▸ Seitenauszug:
·····

# taz.de -- Die Kunst der Woche für Berlin: In der Zettelwirtschaft
       
       > In ihren seriellen Raumskizzen bei SOX codiert die Künstlerin Christel
       > Fetzer drei Jahre Kommen und Gehen in einer Bar. Auch Zigaretten fehlen
       > nicht.
       
 (IMG) Bild: Nicht nur an der Bar, auch im Fenster bilden sich Schlangen: Christel Fetzer bei SOX
       
       Endlich mal wieder eine Ausstellung, wo geraucht werden durfte. Im
       [1][SOX]-Schaufenster auf der O-Straße reihen sich die Aschenbecher
       aneinander, dahinter stapeln sich [2][Christel Fetzers] Skizzen in rotem
       Marker, schwarzem Kuli und allerlei überlappenden Farben, hinter denen sich
       mit Sicherheit eine Reihe von Codes verbergen. In jedem Fall deuten die
       immer den gleichen Raumausschnitt erfassenden seriellen Zeichnungen auf ein
       ausgeklügeltes System aus Notizen, Strichlisten und Zahlenkombinationen
       hin.

·····

[Extrahierte Datensätze]
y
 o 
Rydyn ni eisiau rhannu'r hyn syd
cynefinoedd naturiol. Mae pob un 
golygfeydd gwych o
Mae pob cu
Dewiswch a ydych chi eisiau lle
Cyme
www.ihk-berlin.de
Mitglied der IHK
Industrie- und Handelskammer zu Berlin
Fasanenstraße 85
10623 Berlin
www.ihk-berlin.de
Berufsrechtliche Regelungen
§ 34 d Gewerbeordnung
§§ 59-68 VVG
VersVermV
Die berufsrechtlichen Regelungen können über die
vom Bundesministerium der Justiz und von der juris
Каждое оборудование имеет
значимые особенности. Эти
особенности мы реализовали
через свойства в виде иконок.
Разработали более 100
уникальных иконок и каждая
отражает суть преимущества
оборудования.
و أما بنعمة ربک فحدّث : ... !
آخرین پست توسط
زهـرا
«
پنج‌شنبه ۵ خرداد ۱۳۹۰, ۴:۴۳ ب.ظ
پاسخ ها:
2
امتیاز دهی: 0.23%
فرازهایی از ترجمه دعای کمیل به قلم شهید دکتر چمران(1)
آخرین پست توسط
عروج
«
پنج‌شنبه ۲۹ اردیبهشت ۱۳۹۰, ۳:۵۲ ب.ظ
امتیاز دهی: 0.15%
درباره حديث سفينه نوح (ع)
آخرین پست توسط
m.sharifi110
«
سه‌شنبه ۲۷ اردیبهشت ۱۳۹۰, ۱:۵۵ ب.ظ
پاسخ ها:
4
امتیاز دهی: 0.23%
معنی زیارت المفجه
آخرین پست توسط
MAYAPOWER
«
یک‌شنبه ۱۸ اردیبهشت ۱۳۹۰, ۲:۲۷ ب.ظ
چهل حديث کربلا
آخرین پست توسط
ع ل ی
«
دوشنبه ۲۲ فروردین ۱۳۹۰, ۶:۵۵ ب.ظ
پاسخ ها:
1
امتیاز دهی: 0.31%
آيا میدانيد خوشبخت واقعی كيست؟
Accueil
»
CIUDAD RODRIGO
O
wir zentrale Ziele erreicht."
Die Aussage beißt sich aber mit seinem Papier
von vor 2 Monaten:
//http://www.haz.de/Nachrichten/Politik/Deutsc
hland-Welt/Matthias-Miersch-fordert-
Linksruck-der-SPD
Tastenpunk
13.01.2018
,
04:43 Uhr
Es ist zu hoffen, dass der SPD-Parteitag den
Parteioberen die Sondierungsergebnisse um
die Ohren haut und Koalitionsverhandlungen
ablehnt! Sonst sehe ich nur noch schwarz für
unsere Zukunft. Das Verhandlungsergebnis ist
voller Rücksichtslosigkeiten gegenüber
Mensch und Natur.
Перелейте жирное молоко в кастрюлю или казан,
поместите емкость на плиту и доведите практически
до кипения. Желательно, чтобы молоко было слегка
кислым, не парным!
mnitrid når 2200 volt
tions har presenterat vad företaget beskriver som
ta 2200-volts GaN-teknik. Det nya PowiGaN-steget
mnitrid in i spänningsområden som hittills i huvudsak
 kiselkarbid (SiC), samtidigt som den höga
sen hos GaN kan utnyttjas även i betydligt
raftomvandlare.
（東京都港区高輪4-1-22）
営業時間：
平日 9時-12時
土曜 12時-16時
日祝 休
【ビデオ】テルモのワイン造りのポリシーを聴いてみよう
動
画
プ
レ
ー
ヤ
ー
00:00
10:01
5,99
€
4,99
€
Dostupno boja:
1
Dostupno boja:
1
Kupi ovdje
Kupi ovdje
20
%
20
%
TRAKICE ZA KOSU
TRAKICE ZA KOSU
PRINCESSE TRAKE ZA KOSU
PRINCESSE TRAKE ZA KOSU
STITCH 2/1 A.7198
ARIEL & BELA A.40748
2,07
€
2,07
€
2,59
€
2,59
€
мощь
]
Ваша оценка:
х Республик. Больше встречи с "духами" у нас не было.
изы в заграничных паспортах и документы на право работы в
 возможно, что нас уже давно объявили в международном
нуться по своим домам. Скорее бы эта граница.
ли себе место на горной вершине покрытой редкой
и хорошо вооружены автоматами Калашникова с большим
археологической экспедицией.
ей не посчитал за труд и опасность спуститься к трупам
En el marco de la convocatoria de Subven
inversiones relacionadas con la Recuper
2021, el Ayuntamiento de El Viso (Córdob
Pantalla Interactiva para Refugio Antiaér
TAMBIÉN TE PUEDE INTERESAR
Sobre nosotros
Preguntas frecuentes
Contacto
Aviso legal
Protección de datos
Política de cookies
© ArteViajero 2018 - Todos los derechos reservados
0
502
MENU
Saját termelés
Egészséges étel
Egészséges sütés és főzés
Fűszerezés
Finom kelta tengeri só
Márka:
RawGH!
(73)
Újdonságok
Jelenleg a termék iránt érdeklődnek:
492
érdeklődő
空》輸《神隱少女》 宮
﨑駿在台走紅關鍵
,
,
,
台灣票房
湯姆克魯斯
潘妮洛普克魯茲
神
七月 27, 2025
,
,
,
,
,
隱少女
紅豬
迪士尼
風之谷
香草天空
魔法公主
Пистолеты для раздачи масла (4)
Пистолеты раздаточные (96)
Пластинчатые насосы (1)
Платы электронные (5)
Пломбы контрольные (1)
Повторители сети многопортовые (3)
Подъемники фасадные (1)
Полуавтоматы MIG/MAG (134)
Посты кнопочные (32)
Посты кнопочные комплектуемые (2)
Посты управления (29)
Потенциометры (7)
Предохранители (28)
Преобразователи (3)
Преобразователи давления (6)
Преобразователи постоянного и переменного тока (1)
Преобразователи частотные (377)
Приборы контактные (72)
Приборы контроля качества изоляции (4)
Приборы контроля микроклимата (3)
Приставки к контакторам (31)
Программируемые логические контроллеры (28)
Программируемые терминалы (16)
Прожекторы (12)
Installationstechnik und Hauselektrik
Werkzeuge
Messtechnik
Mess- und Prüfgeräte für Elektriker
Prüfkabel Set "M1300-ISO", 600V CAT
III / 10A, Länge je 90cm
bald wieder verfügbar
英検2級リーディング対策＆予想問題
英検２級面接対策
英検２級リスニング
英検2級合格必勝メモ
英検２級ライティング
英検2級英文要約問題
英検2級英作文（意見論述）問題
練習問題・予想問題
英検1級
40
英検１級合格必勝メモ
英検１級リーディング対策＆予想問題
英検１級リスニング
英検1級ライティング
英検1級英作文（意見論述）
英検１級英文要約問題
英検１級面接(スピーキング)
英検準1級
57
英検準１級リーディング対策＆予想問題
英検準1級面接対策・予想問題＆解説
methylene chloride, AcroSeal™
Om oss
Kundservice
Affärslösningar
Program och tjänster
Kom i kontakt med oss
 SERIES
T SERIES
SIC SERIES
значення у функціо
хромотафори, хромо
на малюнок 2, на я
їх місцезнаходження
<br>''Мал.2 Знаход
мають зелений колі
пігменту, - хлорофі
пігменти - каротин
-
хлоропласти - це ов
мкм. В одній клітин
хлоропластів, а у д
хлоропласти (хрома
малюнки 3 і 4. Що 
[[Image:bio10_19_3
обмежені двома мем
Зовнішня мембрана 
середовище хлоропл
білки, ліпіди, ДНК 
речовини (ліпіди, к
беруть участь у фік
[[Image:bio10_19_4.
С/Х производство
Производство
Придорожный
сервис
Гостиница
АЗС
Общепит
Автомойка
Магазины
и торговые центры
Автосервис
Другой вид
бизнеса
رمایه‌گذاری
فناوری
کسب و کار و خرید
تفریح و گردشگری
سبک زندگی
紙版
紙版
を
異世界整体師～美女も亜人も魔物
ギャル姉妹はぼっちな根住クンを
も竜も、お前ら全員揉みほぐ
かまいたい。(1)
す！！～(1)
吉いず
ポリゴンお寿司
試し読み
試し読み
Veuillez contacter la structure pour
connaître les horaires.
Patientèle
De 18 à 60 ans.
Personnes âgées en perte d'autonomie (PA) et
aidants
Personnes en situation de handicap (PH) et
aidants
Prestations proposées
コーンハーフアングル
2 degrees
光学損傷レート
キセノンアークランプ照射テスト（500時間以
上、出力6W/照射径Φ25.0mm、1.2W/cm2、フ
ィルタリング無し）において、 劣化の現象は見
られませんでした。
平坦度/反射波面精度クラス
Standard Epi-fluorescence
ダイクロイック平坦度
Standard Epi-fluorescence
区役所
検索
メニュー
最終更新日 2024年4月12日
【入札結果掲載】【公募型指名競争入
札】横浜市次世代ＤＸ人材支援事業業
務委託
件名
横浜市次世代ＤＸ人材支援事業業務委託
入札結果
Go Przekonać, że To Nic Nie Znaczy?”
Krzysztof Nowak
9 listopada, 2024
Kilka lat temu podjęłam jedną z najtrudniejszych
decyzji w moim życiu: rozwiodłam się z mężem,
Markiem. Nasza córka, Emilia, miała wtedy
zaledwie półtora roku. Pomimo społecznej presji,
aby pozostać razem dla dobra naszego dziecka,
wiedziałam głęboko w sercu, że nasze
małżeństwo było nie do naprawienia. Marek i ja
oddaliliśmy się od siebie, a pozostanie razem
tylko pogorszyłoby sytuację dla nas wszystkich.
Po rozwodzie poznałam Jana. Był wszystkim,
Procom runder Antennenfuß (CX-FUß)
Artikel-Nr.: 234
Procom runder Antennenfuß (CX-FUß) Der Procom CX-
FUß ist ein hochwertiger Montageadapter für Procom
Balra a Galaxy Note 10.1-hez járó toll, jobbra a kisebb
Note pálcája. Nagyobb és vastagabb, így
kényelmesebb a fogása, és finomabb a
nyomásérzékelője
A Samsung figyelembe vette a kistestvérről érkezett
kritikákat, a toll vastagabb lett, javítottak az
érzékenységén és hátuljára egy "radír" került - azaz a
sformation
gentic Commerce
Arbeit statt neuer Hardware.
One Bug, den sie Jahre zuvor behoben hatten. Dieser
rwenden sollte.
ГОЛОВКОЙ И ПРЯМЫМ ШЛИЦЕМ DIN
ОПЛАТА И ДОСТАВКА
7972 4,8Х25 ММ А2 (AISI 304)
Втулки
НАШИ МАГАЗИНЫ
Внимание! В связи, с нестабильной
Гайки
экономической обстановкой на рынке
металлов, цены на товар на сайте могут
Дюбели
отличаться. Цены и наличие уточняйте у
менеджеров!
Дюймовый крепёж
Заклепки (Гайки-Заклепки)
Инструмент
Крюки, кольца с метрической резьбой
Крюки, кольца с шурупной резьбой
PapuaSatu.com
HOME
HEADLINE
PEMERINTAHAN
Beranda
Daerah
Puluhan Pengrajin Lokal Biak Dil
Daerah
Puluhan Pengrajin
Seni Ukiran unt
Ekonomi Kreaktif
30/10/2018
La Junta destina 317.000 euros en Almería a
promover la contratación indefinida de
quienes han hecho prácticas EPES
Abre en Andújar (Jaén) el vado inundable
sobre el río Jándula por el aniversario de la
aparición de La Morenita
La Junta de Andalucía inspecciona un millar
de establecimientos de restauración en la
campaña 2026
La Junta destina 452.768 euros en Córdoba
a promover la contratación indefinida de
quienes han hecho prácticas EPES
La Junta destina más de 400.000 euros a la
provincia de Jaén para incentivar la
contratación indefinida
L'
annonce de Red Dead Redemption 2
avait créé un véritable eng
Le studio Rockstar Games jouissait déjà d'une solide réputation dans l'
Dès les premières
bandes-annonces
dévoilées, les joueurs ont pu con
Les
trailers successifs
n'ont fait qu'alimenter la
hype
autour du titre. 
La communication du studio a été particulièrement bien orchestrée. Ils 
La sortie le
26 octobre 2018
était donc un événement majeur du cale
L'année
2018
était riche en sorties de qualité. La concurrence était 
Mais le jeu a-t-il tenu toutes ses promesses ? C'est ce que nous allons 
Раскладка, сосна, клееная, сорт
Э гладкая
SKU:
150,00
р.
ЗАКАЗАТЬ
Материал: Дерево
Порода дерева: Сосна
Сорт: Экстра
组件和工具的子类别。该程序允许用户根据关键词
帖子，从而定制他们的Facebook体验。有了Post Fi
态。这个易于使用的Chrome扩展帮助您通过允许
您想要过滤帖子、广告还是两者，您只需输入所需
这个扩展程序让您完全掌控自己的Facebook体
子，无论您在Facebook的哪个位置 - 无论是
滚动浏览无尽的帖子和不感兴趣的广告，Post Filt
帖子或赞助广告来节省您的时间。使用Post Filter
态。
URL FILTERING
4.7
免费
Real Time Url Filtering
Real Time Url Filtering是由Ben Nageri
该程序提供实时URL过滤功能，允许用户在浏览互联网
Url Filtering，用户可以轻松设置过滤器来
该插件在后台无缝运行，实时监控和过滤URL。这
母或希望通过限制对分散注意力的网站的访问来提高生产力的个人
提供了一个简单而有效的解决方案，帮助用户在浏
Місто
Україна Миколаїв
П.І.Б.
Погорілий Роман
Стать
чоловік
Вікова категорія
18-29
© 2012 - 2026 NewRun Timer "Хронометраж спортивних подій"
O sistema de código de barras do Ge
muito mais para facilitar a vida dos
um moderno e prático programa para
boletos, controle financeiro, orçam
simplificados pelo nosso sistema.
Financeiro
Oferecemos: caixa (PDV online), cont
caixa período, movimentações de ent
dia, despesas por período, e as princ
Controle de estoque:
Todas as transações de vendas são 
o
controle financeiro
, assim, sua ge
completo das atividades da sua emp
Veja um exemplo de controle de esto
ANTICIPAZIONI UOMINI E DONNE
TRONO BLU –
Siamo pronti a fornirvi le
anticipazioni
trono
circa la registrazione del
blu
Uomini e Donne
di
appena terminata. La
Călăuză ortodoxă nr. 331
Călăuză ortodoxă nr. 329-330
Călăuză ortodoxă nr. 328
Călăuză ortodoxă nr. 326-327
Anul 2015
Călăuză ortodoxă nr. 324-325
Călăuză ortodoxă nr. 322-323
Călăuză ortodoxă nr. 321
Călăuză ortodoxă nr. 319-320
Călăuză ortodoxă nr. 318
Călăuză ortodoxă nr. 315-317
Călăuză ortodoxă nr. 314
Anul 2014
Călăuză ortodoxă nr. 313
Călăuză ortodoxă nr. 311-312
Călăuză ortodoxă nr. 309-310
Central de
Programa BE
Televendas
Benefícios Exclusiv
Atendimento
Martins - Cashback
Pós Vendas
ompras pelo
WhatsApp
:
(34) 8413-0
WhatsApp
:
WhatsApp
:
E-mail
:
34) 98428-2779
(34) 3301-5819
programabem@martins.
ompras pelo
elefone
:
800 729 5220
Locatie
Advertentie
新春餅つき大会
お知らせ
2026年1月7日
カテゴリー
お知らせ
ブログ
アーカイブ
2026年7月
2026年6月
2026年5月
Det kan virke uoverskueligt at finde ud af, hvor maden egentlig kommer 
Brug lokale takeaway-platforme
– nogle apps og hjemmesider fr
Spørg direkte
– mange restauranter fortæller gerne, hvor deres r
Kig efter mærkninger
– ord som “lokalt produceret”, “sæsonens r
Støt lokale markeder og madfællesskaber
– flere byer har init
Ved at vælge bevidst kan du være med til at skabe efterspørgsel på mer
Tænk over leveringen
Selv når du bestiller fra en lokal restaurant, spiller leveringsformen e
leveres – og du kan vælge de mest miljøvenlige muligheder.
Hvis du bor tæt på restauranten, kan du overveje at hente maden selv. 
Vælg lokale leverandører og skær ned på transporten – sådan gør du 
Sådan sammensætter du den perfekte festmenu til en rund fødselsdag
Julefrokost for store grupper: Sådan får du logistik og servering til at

·····

▸ Aufgaben:
1 > An welcher Straße liegt laut dem Artikel über die Ausstellung bei SOX das Schaufenster?
2 > Übersetze diesen Satz aus dem Artikel über die Ausstellung bei SOX ins Englische: „Endlich mal wieder eine Ausstellung, wo geraucht werden durfte.“
3 > Fahre mit dem Artikel über die Ausstellung bei SOX nach seinem letzten Satz fort.

▸ Antworten der Reihe nach:
1 > An der O-Straße.

2 > Finally, once again an exhibition where smoking was allowed.

3 >
       
       Die Zettel in DIN A5 nehmen die ganze über zwei mal drei Meter verlaufende
       Rückwand des vielleicht schmalsten Projektraums Berlins ein und bilden
       Fetzers Barschichten der letzten drei Jahre ab: wer kam und ging, wer wie
       viel auf dem Deckel stehen hatte, wer die Rechnung für alle beglich, wer
       anschrieb, wer die Zeche vergaß oder gar nicht erst zahlen konnte.
       
       Der Titel „Kippenberg & Kuli“ referiert Zigarettenstummel und Schreibgerät,
       ruft aber für einen Moment auch Martin Kippenbergers berüchtigten Deal mit
       der Paris Bar ins Gedächtnis: Bewirtung gegen Kunst.
       
       In Fetzers Bar, deren Name offenbleibt, ist das Setting weniger
       einschüchternd, dafür sorgen allein die ins Schaufenster transportierten
       bunten Aschenbecher, von denen keiner zum nächsten passt. Die Künstlerin,
       die selbst abends hinter der Theke steht, deren Umriss sich wiederum hier
       in jeder neuen Bildmitte so wunderbar wiederholt, würdigt in ihren
       gezeichneten Notizen vor allem die Gäste, die zwar nicht zu sehen, deren
       Bewegungen und Angewohnheiten jedoch zugegen sind.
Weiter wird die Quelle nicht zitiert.